• LISTED RECORDS
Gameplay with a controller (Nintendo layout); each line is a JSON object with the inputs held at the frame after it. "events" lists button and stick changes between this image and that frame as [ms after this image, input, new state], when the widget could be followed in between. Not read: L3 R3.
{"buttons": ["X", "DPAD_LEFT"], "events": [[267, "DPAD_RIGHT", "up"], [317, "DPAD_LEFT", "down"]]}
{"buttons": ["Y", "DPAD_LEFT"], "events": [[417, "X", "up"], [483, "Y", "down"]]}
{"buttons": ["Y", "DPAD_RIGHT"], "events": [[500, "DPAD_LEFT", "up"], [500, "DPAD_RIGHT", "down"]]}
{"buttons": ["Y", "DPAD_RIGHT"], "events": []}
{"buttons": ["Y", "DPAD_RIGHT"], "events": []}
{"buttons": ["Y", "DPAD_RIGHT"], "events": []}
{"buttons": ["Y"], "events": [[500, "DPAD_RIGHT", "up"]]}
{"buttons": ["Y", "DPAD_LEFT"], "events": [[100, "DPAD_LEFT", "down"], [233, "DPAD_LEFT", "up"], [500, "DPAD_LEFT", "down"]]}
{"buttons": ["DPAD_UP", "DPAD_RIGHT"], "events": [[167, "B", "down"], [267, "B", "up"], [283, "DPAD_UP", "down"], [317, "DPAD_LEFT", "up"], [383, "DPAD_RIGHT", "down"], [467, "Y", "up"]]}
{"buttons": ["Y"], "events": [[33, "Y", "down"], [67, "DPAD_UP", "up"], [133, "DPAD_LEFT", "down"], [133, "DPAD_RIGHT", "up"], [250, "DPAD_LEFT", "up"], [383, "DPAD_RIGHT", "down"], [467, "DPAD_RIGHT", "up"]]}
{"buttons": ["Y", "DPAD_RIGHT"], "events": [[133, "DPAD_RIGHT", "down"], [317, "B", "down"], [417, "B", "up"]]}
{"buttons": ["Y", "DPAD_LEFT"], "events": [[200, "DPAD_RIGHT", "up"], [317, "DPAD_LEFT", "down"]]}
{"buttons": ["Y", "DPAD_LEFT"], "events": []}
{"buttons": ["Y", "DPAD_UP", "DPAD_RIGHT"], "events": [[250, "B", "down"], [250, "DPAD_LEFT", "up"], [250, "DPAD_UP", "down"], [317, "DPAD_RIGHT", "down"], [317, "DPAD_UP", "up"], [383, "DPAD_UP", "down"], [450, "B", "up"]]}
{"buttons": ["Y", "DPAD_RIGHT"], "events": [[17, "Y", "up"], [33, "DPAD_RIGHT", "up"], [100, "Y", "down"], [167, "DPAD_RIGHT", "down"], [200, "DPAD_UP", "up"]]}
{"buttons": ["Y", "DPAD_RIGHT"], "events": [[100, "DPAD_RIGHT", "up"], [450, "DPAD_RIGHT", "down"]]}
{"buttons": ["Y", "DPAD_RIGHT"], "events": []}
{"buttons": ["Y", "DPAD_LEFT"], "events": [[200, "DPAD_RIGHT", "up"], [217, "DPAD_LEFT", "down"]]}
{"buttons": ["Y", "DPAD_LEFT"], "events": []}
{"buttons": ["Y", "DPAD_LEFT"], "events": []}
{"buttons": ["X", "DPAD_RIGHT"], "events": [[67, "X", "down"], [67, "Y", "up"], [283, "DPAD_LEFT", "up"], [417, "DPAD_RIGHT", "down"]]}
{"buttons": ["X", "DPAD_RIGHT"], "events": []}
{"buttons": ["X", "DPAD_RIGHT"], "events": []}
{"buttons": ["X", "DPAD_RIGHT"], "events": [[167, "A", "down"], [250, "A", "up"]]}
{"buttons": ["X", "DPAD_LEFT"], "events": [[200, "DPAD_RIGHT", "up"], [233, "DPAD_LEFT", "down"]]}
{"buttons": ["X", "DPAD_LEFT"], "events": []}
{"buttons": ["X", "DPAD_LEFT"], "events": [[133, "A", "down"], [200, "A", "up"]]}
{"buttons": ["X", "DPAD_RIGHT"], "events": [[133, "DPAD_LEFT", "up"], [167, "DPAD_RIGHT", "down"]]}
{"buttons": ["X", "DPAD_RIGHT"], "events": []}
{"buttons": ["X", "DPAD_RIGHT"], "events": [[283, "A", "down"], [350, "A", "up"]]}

• WHAT TO PRODUCE
Restate each record word for word.

• OUTPUT
Gameplay with a controller (Nintendo layout); each line is a JSON object with the inputs held at the frame after it. "events" lists button and stick changes between this image and that frame as [ms after this image, input, new state], when the widget could be followed in between. Not read: L3 R3.
{"buttons": ["X", "DPAD_LEFT"], "events": [[267, "DPAD_RIGHT", "up"], [317, "DPAD_LEFT", "down"]]}
{"buttons": ["Y", "DPAD_LEFT"], "events": [[417, "X", "up"], [483, "Y", "down"]]}
{"buttons": ["Y", "DPAD_RIGHT"], "events": [[500, "DPAD_LEFT", "up"], [500, "DPAD_RIGHT", "down"]]}
{"buttons": ["Y", "DPAD_RIGHT"], "events": []}
{"buttons": ["Y", "DPAD_RIGHT"], "events": []}
{"buttons": ["Y", "DPAD_RIGHT"], "events": []}
{"buttons": ["Y"], "events": [[500, "DPAD_RIGHT", "up"]]}
{"buttons": ["Y", "DPAD_LEFT"], "events": [[100, "DPAD_LEFT", "down"], [233, "DPAD_LEFT", "up"], [500, "DPAD_LEFT", "down"]]}
{"buttons": ["DPAD_UP", "DPAD_RIGHT"], "events": [[167, "B", "down"], [267, "B", "up"], [283, "DPAD_UP", "down"], [317, "DPAD_LEFT", "up"], [383, "DPAD_RIGHT", "down"], [467, "Y", "up"]]}
{"buttons": ["Y"], "events": [[33, "Y", "down"], [67, "DPAD_UP", "up"], [133, "DPAD_LEFT", "down"], [133, "DPAD_RIGHT", "up"], [250, "DPAD_LEFT", "up"], [383, "DPAD_RIGHT", "down"], [467, "DPAD_RIGHT", "up"]]}
{"buttons": ["Y", "DPAD_RIGHT"], "events": [[133, "DPAD_RIGHT", "down"], [317, "B", "down"], [417, "B", "up"]]}
{"buttons": ["Y", "DPAD_LEFT"], "events": [[200, "DPAD_RIGHT", "up"], [317, "DPAD_LEFT", "down"]]}
{"buttons": ["Y", "DPAD_LEFT"], "events": []}
{"buttons": ["Y", "DPAD_UP", "DPAD_RIGHT"], "events": [[250, "B", "down"], [250, "DPAD_LEFT", "up"], [250, "DPAD_UP", "down"], [317, "DPAD_RIGHT", "down"], [317, "DPAD_UP", "up"], [383, "DPAD_UP", "down"], [450, "B", "up"]]}
{"buttons": ["Y", "DPAD_RIGHT"], "events": [[17, "Y", "up"], [33, "DPAD_RIGHT", "up"], [100, "Y", "down"], [167, "DPAD_RIGHT", "down"], [200, "DPAD_UP", "up"]]}
{"buttons": ["Y", "DPAD_RIGHT"], "events": [[100, "DPAD_RIGHT", "up"], [450, "DPAD_RIGHT", "down"]]}
{"buttons": ["Y", "DPAD_RIGHT"], "events": []}
{"buttons": ["Y", "DPAD_LEFT"], "events": [[200, "DPAD_RIGHT", "up"], [217, "DPAD_LEFT", "down"]]}
{"buttons": ["Y", "DPAD_LEFT"], "events": []}
{"buttons": ["Y", "DPAD_LEFT"], "events": []}
{"buttons": ["X", "DPAD_RIGHT"], "events": [[67, "X", "down"], [67, "Y", "up"], [283, "DPAD_LEFT", "up"], [417, "DPAD_RIGHT", "down"]]}
{"buttons": ["X", "DPAD_RIGHT"], "events": []}
{"buttons": ["X", "DPAD_RIGHT"], "events": []}
{"buttons": ["X", "DPAD_RIGHT"], "events": [[167, "A", "down"], [250, "A", "up"]]}
{"buttons": ["X", "DPAD_LEFT"], "events": [[200, "DPAD_RIGHT", "up"], [233, "DPAD_LEFT", "down"]]}
{"buttons": ["X", "DPAD_LEFT"], "events": []}
{"buttons": ["X", "DPAD_LEFT"], "events": [[133, "A", "down"], [200, "A", "up"]]}
{"buttons": ["X", "DPAD_RIGHT"], "events": [[133, "DPAD_LEFT", "up"], [167, "DPAD_RIGHT", "down"]]}
{"buttons": ["X", "DPAD_RIGHT"], "events": []}
{"buttons": ["X", "DPAD_RIGHT"], "events": [[283, "A", "down"], [350, "A", "up"]]}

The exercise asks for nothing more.